**Description of the task:** The answer is the number of lines in the data that contain the word "demonstrates"; give it alone.

**Records for this task:**
******************************

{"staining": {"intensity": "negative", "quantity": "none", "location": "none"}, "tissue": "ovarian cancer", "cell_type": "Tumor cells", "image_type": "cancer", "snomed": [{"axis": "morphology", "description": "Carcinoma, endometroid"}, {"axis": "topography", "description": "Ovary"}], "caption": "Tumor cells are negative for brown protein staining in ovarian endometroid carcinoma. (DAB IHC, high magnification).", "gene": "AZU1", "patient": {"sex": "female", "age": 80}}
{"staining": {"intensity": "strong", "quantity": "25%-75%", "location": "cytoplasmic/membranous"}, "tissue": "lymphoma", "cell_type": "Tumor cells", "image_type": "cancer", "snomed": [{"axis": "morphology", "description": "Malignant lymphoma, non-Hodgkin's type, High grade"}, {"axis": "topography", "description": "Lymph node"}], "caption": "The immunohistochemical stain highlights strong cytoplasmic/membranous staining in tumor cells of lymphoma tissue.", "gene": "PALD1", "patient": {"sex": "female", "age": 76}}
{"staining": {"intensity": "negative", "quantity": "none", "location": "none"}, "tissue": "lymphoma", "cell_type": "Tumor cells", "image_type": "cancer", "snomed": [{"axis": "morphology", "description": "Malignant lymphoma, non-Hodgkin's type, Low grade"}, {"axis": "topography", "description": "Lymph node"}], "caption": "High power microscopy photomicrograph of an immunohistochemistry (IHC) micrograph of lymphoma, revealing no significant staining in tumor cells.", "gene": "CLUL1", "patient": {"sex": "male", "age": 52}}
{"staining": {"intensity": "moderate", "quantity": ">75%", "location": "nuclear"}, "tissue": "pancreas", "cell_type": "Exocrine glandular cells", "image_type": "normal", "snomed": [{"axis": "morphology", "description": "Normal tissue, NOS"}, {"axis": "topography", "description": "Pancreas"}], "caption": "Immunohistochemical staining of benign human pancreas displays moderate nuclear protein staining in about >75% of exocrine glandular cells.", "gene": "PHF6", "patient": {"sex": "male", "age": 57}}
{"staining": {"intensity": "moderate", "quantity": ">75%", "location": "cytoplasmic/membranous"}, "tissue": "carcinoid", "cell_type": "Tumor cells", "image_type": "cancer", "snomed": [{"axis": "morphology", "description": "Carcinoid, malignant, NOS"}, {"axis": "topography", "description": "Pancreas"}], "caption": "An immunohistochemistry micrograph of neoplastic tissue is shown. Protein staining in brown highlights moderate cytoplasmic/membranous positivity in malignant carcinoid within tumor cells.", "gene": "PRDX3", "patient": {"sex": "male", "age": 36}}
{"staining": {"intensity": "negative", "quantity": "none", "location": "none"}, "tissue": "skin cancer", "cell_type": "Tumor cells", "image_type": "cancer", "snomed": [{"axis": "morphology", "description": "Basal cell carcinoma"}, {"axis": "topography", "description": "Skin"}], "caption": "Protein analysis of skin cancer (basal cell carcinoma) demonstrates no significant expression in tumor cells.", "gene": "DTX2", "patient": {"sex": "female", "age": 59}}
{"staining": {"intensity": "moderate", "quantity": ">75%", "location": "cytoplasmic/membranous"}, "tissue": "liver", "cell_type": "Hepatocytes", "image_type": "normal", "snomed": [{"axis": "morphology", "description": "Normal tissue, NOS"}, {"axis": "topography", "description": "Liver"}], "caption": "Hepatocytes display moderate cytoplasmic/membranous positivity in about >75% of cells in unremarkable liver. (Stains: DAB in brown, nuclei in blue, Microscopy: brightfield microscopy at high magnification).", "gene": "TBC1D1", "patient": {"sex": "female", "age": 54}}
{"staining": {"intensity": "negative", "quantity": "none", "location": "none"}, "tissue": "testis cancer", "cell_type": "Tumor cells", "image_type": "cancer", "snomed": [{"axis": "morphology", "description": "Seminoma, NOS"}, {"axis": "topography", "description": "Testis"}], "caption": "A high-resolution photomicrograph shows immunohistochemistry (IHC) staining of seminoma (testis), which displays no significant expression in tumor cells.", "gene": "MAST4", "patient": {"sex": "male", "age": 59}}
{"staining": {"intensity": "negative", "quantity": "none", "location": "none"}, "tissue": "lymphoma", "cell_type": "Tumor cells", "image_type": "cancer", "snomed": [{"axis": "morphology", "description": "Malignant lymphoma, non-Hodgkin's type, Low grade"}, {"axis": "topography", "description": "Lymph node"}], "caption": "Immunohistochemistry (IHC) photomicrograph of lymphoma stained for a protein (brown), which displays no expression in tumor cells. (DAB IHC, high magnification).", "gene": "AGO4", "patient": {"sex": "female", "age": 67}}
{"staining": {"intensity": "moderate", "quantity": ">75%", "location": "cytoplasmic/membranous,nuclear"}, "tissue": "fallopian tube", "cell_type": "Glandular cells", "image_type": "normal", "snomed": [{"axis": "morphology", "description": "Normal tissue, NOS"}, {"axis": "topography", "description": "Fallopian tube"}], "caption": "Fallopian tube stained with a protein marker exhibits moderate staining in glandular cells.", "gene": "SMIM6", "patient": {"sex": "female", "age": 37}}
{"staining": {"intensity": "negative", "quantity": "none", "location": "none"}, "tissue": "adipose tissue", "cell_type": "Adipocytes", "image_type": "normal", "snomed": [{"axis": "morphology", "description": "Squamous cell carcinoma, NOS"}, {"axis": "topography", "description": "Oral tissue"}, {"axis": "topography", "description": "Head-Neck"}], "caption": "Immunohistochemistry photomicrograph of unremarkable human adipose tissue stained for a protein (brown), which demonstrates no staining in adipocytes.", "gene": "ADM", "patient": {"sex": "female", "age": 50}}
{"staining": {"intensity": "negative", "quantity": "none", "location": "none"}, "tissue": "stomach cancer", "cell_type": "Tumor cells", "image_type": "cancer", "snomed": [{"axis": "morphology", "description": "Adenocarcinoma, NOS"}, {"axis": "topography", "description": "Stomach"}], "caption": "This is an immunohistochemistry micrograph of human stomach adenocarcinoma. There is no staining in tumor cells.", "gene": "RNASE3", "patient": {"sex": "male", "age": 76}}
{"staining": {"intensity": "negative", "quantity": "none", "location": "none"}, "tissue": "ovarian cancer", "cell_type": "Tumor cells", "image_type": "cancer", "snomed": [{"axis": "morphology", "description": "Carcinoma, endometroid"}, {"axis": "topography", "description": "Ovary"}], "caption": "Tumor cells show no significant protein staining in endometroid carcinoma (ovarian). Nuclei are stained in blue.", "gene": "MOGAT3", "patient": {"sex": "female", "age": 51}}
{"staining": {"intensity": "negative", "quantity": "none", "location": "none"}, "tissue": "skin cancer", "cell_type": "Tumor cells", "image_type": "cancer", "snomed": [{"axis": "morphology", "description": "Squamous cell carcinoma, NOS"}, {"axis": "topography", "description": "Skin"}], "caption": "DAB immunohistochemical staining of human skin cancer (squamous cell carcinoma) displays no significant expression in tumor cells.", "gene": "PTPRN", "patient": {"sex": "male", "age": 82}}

******************************

**Solution to the exercise:** 2